**ACTIVITY:** In the records that follow, locate every line with "conditions" and extract it.

+ + + +

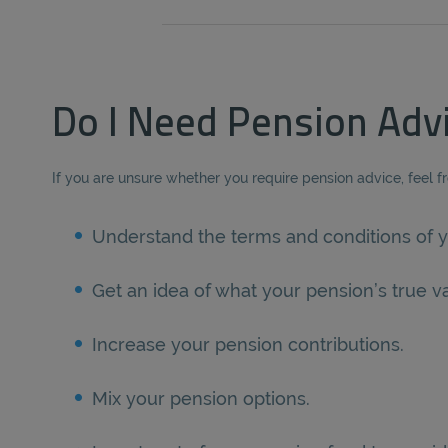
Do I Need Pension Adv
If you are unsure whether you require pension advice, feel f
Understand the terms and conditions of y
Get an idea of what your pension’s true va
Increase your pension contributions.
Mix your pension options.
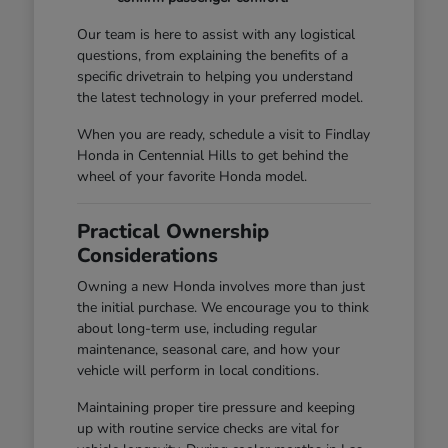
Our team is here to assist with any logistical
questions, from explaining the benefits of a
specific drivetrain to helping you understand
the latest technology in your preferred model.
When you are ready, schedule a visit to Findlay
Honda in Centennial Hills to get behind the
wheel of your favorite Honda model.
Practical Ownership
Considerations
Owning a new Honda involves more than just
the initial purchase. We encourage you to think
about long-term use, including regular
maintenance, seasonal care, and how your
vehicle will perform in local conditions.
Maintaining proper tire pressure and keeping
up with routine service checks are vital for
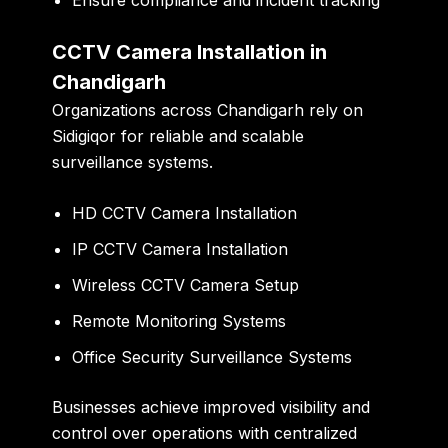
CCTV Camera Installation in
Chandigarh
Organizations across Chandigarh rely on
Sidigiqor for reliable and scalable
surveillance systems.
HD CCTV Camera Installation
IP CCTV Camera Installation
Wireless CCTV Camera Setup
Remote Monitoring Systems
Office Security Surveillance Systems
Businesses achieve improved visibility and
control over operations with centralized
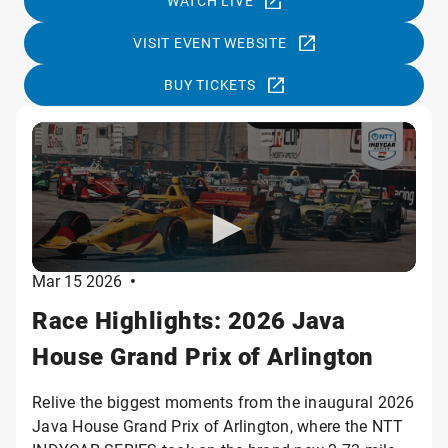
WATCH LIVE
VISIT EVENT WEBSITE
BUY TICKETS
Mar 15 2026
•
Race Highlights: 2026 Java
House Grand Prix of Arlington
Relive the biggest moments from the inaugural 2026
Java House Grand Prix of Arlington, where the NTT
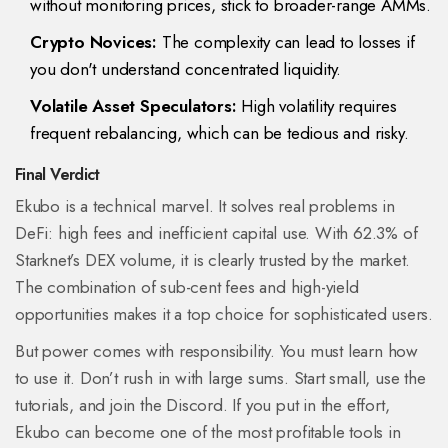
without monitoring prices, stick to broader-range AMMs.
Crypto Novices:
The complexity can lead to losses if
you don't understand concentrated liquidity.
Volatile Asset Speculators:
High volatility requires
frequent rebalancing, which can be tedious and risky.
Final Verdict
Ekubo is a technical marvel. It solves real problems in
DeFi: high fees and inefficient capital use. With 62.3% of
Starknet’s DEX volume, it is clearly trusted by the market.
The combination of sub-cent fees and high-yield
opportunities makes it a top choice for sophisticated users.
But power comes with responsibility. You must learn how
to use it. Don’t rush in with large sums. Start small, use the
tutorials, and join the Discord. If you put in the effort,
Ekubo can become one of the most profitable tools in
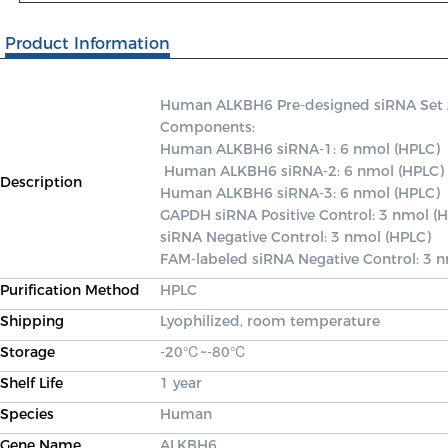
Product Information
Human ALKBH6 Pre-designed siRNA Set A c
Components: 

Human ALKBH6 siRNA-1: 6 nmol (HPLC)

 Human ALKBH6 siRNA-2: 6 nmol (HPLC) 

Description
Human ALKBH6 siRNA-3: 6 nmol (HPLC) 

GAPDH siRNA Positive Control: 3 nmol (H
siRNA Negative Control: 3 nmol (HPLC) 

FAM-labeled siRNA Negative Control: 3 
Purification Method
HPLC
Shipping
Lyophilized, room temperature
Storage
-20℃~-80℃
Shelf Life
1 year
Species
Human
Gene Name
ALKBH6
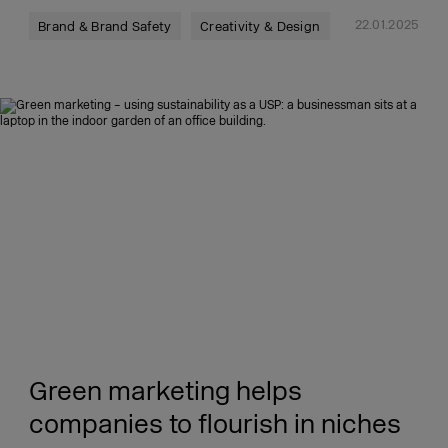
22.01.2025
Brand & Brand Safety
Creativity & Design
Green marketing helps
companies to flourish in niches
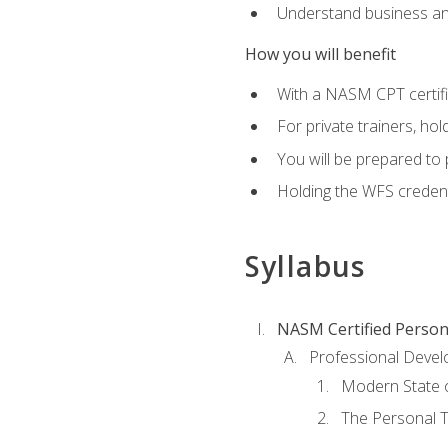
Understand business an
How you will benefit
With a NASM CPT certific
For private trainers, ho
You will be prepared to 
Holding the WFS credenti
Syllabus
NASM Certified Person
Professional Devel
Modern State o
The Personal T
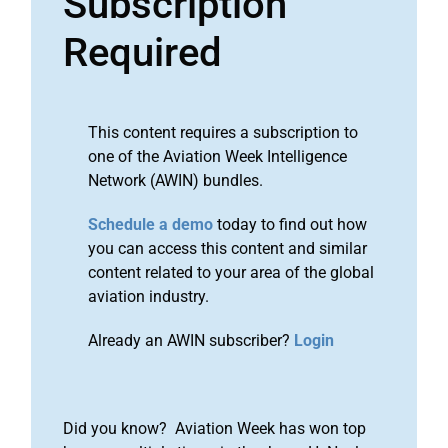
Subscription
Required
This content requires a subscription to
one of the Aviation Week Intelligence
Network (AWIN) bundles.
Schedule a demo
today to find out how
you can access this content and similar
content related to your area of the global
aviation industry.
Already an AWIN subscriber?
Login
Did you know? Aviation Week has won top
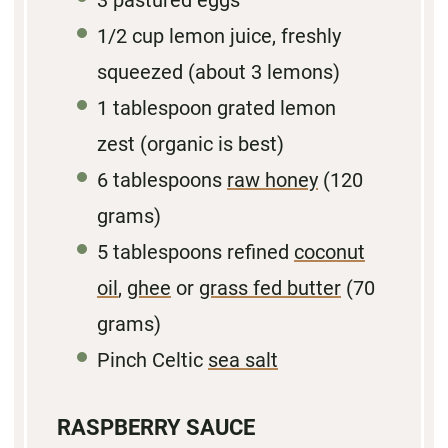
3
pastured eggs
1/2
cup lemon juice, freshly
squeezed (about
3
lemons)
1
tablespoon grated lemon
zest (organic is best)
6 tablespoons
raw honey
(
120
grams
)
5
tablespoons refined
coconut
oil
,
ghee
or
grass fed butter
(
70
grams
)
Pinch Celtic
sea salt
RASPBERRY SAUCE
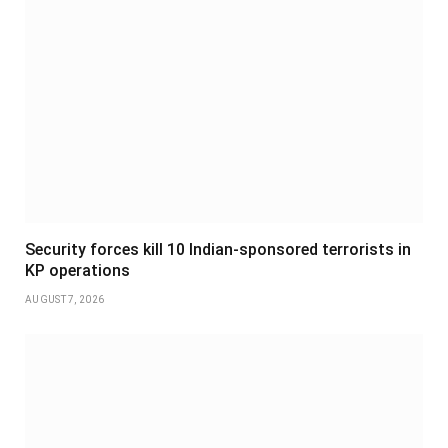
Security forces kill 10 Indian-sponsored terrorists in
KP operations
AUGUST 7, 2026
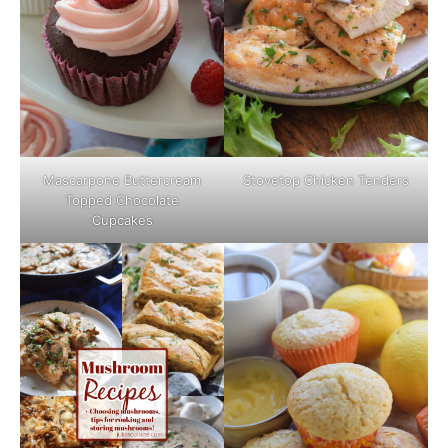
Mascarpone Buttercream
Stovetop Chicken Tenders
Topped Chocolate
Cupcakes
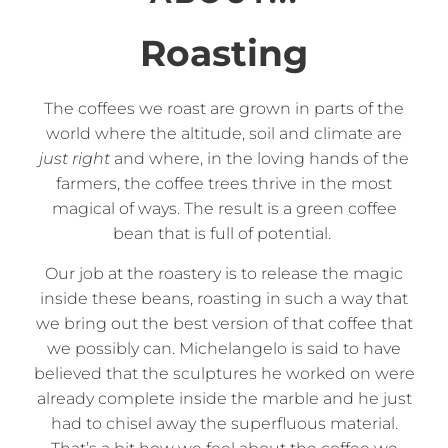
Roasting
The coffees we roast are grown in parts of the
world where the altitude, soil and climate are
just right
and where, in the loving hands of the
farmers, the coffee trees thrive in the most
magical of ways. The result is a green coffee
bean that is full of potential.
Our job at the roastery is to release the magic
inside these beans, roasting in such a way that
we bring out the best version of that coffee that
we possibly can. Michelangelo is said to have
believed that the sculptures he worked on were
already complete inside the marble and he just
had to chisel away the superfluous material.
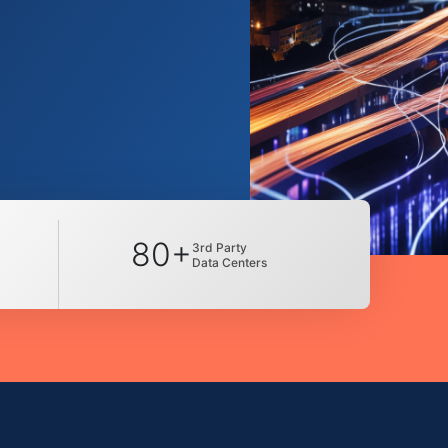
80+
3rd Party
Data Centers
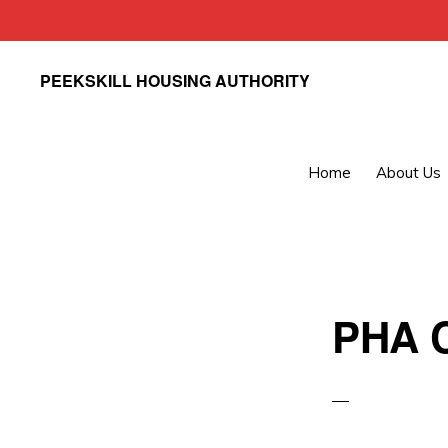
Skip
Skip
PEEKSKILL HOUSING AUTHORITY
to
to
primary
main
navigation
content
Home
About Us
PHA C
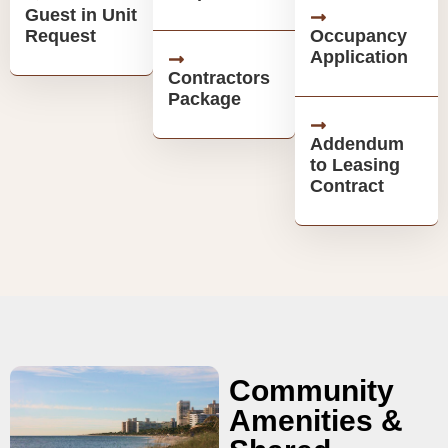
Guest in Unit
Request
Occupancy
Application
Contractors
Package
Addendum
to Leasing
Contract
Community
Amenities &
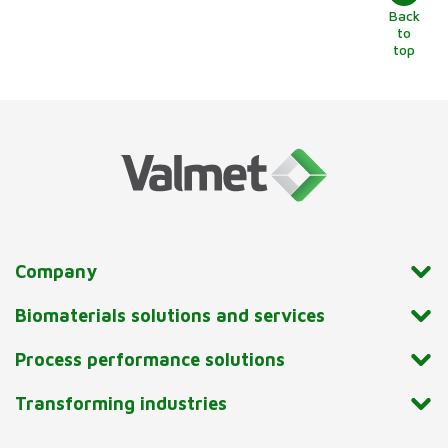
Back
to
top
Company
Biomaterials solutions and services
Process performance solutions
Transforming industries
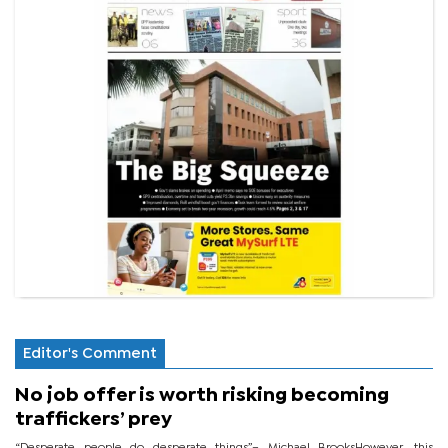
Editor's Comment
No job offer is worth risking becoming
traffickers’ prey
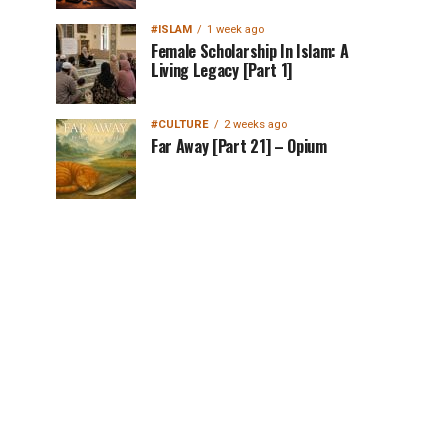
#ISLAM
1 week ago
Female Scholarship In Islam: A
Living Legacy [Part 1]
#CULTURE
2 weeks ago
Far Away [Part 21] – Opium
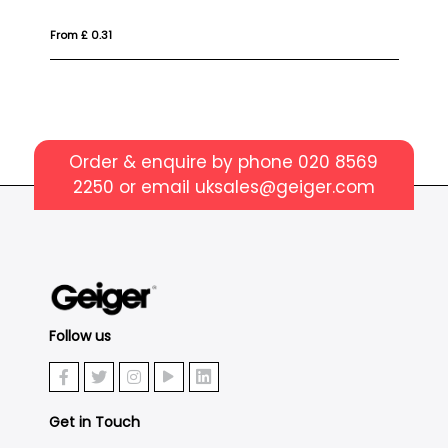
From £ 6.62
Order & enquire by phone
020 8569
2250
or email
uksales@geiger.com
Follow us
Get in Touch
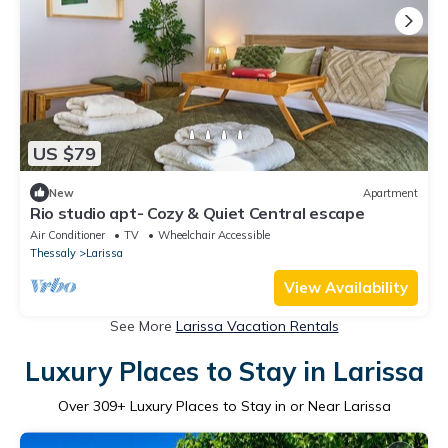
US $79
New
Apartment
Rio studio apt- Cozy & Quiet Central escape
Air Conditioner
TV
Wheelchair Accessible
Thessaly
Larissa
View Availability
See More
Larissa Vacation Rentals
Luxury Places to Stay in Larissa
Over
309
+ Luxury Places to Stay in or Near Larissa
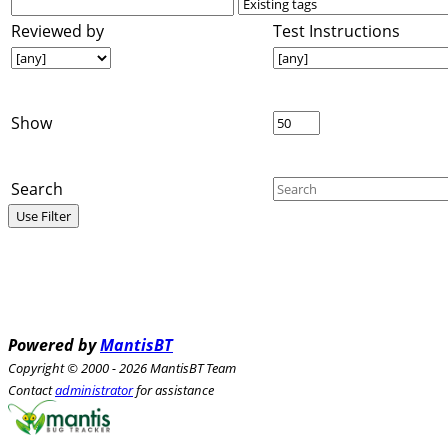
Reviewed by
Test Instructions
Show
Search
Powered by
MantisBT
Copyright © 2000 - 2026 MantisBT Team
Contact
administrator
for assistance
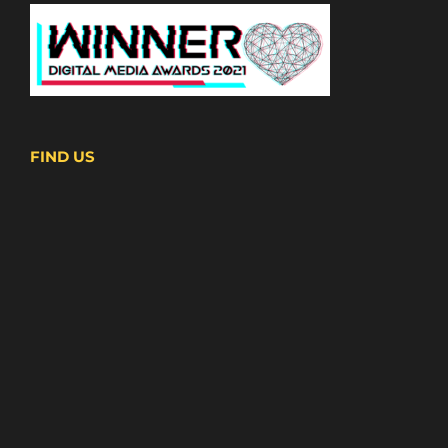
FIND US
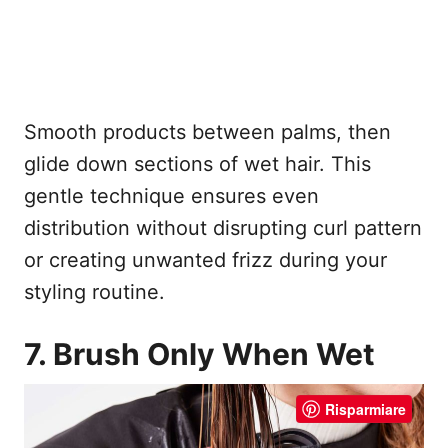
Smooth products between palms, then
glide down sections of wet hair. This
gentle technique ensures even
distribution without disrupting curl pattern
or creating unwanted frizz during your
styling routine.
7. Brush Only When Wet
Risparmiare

+ + + +

**ANSWER SECTION:**
Understand the terms and conditions of y
vehicle will perform in local conditions.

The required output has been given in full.